Ссыльные, убеждённые в том, что пострадали из-за него, смотрели на беглеца с презрением и ненавистью. Ни на кого не глядя, с завязанными за спиной руками, в сопровождении охранников он молча прошёл свозь строй людей. Его белая рубаха до колен от пыли и грязи приобрела непонятный цвет. Видно, его хорошо попинали в пути, потому что он вздрагивал каждый раз, когда охранники поднимали свои стволы, пожимал плечами и старался спрятать голову.
Возвращение Нурягды в таком виде распалило любопытство людей. Загнав его в вагон, солдаты ещё долго не отходили от открытых дверей, возможно, опасались, что он может снова попытаться бежать.
– Подойдёте, когда состав будет отправляться! – солдаты отгоняли от поезда всех любопытных и никого не пускали внутрь.
А людям хотелось узнать, как получилось, что человек, убежавший в другом месте, вдруг снова оказался здесь. Больше всего беглеца возненавидели его односельчане. И сейчас они больше других были довольны тем, что его выловили и вернули в их ряды. В конце концов человеку с бегающими глазками по имени Худайберди удалось уговорить охранников пустить его внутрь вагона, якобы там осталась его посуда для воды, и на ходу перекинуться парой слов с Нурягды. И вот что он рассказал Худайберди по возвращении на землю: «Люди, он не считает себя виноватым, говорит, на него напал понос, и он отошёл подальше, чтобы опорожнить кишечник. Вижу, говорит, дальше находится небольшое сельцо. Знаю, что без лекарств остановить его не смогу, поэтому пошёл туда, чтобы попросить что-нибудь от живота. Думал, успею, но не успел, отстал от поезда». Человек по имени Худайберди всем своим видом говорил о том, что не поверил ни одному слову беглеца.

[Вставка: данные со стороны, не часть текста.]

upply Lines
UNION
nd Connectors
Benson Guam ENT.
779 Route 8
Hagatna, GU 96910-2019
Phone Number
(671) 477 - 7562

Ближе к вечеру поезд покинул знойный Ташкент. Двери вагонов были задраены, поэтому люди ничего не могли видеть, хотя и слышали, что Ташкент – большой город. Сквозь щели между досками вагона увидеть что-то было невозможно. После трёхдневной утомительной стоянки людям не очень-то и хотелось что-либо высматривать. Ссыльные, возненавидевшие Нурягды за его побег, после того, как вернулись в вагон, вынуждены были смириться с его присутствием. Правда, не совсем. Как только поезд набрал скорость, Тятян бай, недовольный тем, что беглец находится среди них, неожиданно вскочил с места и накинулся на Нурягды:
– Ты, сволочь, а ну, встань с места! – казалось, сейчас он схватит его за шкирку. – И как только земля носит таких, как ты!
Увидев направившегося к нему Тятян бая, Нурягды перепугался, боясь, что тот сейчас прикончит его. Поверил, что в гневе схватит его своими сильными руками и задушит, сломает ему шею. Но в этот момент сидевшие перед ним дети, видя идущего на них грозного дядю, закричали от страха и начали плакать.